> _WHAT YOU WILL DO_:
Exclude the pictures and return every line exactly as written.

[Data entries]
————————

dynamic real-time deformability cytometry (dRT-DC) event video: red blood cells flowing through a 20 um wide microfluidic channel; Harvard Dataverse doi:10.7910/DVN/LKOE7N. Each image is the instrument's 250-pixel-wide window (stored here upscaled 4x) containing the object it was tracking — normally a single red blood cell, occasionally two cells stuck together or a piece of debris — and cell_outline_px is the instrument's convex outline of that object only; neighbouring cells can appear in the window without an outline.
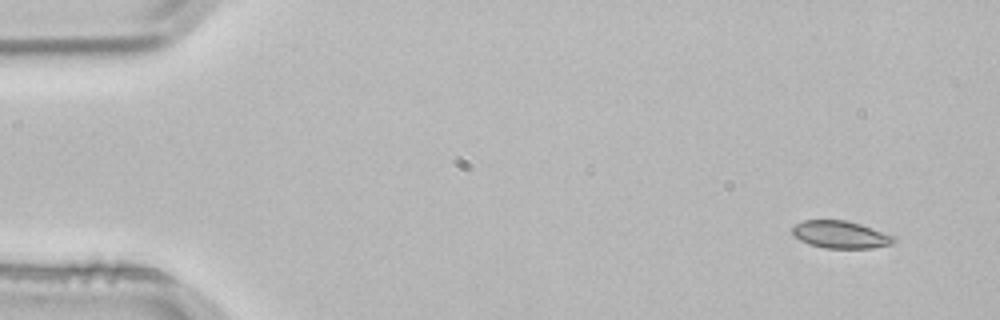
{"species": "common noctule bat (a hibernating species)", "species_latin": "Nyctalus noctula", "temperature_condition": "room temperature", "stored_images_in_passage": 3, "camera_frame_rate_fps": 3000, "um_per_image_px": 0.085, "animal": {"sex": "male", "body_mass_g": 21.5, "forearm_length_mm": 52.0}, "frame": {"image": 1, "passage_image": 1, "time_ms": 0.0, "image_size_px": [1000, 320], "cell_outline_px": [[896, 240], [892, 244], [872, 248], [824, 248], [808, 244], [800, 240], [792, 232], [792, 228], [796, 224], [804, 220], [848, 220], [860, 224], [892, 236]], "centroid_in_image_um": [71.41, 19.94], "position_along_channel_um": 13.6, "area_um2": 16.01}}
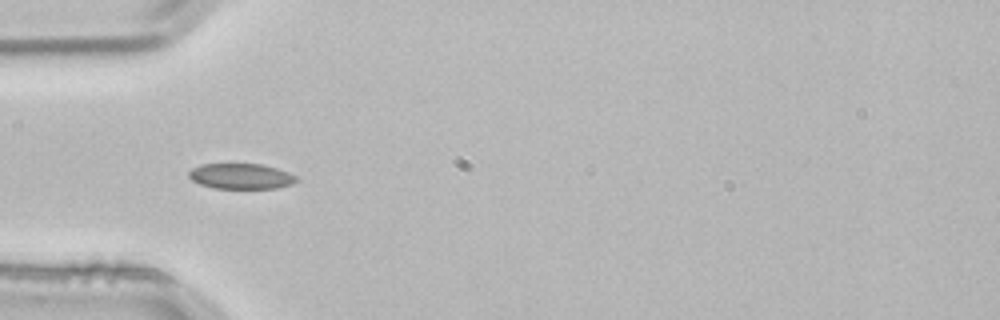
{"frame": {"image": 2, "passage_image": 3, "time_ms": 0.667, "image_size_px": [1000, 320], "cell_outline_px": [[300, 180], [292, 184], [276, 188], [216, 188], [200, 184], [192, 180], [188, 176], [188, 172], [192, 168], [200, 164], [264, 164], [288, 172], [296, 176]], "centroid_in_image_um": [20.49, 14.97], "position_along_channel_um": 64.5, "area_um2": 16.01}}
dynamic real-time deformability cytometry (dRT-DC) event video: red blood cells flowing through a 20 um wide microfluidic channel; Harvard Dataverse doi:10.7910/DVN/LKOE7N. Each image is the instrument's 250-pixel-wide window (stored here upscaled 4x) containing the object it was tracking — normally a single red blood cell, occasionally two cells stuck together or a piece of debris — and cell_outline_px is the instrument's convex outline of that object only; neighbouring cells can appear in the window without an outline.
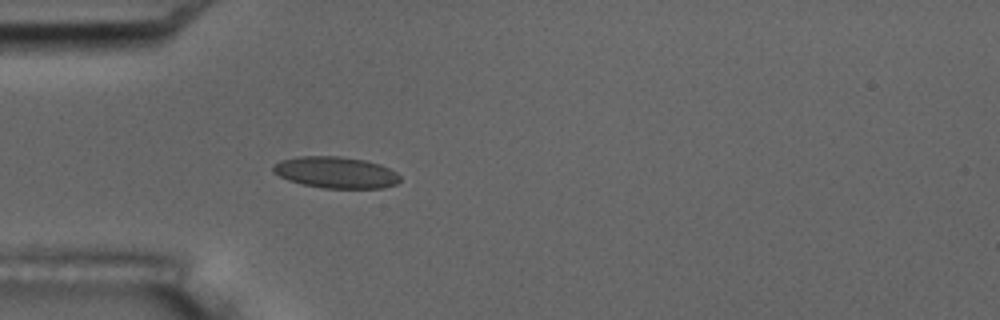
{"species": "common noctule bat (a hibernating species)", "species_latin": "Nyctalus noctula", "temperature_condition": "room temperature", "stored_images_in_passage": 3, "camera_frame_rate_fps": 3000, "um_per_image_px": 0.085, "animal": {"sex": "male", "body_mass_g": 17.5, "forearm_length_mm": 52.3}, "frame": {"image": 1, "passage_image": 3, "time_ms": 2.333, "image_size_px": [1000, 320], "cell_outline_px": [[400, 180], [396, 184], [384, 188], [324, 188], [300, 184], [288, 180], [272, 172], [272, 168], [280, 160], [300, 156], [340, 156], [364, 160], [380, 164], [396, 172], [400, 176]], "centroid_in_image_um": [28.54, 14.66], "position_along_channel_um": 56.5, "area_um2": 23.29}}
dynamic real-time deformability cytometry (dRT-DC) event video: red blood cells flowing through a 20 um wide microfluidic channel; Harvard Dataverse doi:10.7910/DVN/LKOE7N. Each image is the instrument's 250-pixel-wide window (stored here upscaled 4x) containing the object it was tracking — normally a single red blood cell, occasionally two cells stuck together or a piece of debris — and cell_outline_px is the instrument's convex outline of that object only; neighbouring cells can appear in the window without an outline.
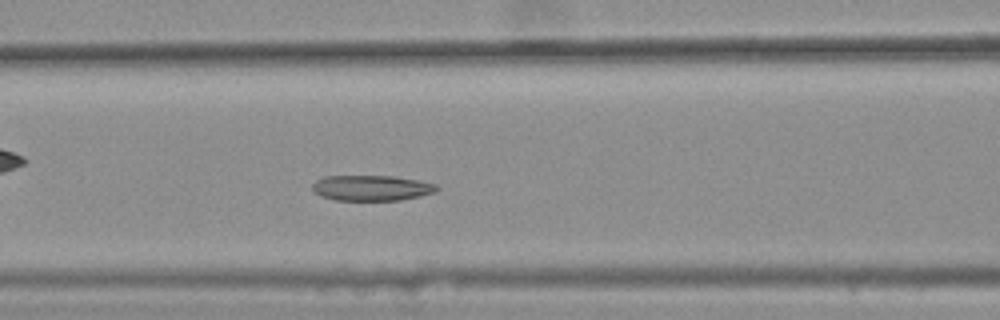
{"species": "common noctule bat (a hibernating species)", "species_latin": "Nyctalus noctula", "temperature_condition": "warm", "stored_images_in_passage": 36, "camera_frame_rate_fps": 3000, "um_per_image_px": 0.085, "animal": {"sex": "female", "body_mass_g": 25.1}, "frame": {"image": 1, "passage_image": 13, "time_ms": 4.0, "image_size_px": [1000, 320], "cell_outline_px": [[440, 188], [436, 192], [420, 196], [400, 200], [336, 200], [320, 196], [312, 192], [312, 184], [316, 180], [324, 176], [392, 176], [416, 180], [436, 184]], "centroid_in_image_um": [31.55, 15.98], "position_along_channel_um": 135.0, "area_um2": 18.55}}
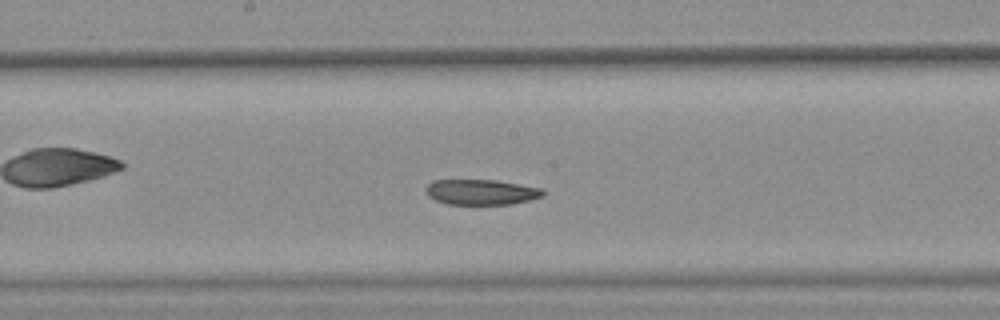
{"frame": {"image": 2, "passage_image": 19, "time_ms": 6.0, "image_size_px": [1000, 320], "cell_outline_px": [[544, 196], [532, 200], [512, 204], [448, 204], [436, 200], [428, 196], [424, 188], [432, 180], [496, 180], [544, 188]], "centroid_in_image_um": [40.94, 16.32], "position_along_channel_um": 207.3, "area_um2": 17.51}}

————————

> _CORRECT OUTPUT_:
dynamic real-time deformability cytometry (dRT-DC) event video: red blood cells flowing through a 20 um wide microfluidic channel; Harvard Dataverse doi:10.7910/DVN/LKOE7N. Each image is the instrument's 250-pixel-wide window (stored here upscaled 4x) containing the object it was tracking — normally a single red blood cell, occasionally two cells stuck together or a piece of debris — and cell_outline_px is the instrument's convex outline of that object only; neighbouring cells can appear in the window without an outline.
{"species": "common noctule bat (a hibernating species)", "species_latin": "Nyctalus noctula", "temperature_condition": "room temperature", "stored_images_in_passage": 3, "camera_frame_rate_fps": 3000, "um_per_image_px": 0.085, "animal": {"sex": "male", "body_mass_g": 21.5, "forearm_length_mm": 52.0}, "frame": {"image": 1, "passage_image": 1, "time_ms": 0.0, "image_size_px": [1000, 320], "cell_outline_px": [[896, 240], [892, 244], [872, 248], [824, 248], [808, 244], [800, 240], [792, 232], [792, 228], [796, 224], [804, 220], [848, 220], [860, 224], [892, 236]], "centroid_in_image_um": [71.41, 19.94], "position_along_channel_um": 13.6, "area_um2": 16.01}}
{"frame": {"image": 2, "passage_image": 3, "time_ms": 0.667, "image_size_px": [1000, 320], "cell_outline_px": [[300, 180], [292, 184], [276, 188], [216, 188], [200, 184], [192, 180], [188, 176], [188, 172], [192, 168], [200, 164], [264, 164], [288, 172], [296, 176]], "centroid_in_image_um": [20.49, 14.97], "position_along_channel_um": 64.5, "area_um2": 16.01}}
dynamic real-time deformability cytometry (dRT-DC) event video: red blood cells flowing through a 20 um wide microfluidic channel; Harvard Dataverse doi:10.7910/DVN/LKOE7N. Each image is the instrument's 250-pixel-wide window (stored here upscaled 4x) containing the object it was tracking — normally a single red blood cell, occasionally two cells stuck together or a piece of debris — and cell_outline_px is the instrument's convex outline of that object only; neighbouring cells can appear in the window without an outline.
{"species": "common noctule bat (a hibernating species)", "species_latin": "Nyctalus noctula", "temperature_condition": "room temperature", "stored_images_in_passage": 3, "camera_frame_rate_fps": 3000, "um_per_image_px": 0.085, "animal": {"sex": "male", "body_mass_g": 17.5, "forearm_length_mm": 52.3}, "frame": {"image": 1, "passage_image": 3, "time_ms": 2.333, "image_size_px": [1000, 320], "cell_outline_px": [[400, 180], [396, 184], [384, 188], [324, 188], [300, 184], [288, 180], [272, 172], [272, 168], [280, 160], [300, 156], [340, 156], [364, 160], [380, 164], [396, 172], [400, 176]], "centroid_in_image_um": [28.54, 14.66], "position_along_channel_um": 56.5, "area_um2": 23.29}}
dynamic real-time deformability cytometry (dRT-DC) event video: red blood cells flowing through a 20 um wide microfluidic channel; Harvard Dataverse doi:10.7910/DVN/LKOE7N. Each image is the instrument's 250-pixel-wide window (stored here upscaled 4x) containing the object it was tracking — normally a single red blood cell, occasionally two cells stuck together or a piece of debris — and cell_outline_px is the instrument's convex outline of that object only; neighbouring cells can appear in the window without an outline.
{"species": "common noctule bat (a hibernating species)", "species_latin": "Nyctalus noctula", "temperature_condition": "warm", "stored_images_in_passage": 36, "camera_frame_rate_fps": 3000, "um_per_image_px": 0.085, "animal": {"sex": "female", "body_mass_g": 25.1}, "frame": {"image": 1, "passage_image": 13, "time_ms": 4.0, "image_size_px": [1000, 320], "cell_outline_px": [[440, 188], [436, 192], [420, 196], [400, 200], [336, 200], [320, 196], [312, 192], [312, 184], [316, 180], [324, 176], [392, 176], [416, 180], [436, 184]], "centroid_in_image_um": [31.55, 15.98], "position_along_channel_um": 135.0, "area_um2": 18.55}}
{"frame": {"image": 2, "passage_image": 19, "time_ms": 6.0, "image_size_px": [1000, 320], "cell_outline_px": [[544, 196], [532, 200], [512, 204], [448, 204], [436, 200], [428, 196], [424, 188], [432, 180], [496, 180], [544, 188]], "centroid_in_image_um": [40.94, 16.32], "position_along_channel_um": 207.3, "area_um2": 17.51}}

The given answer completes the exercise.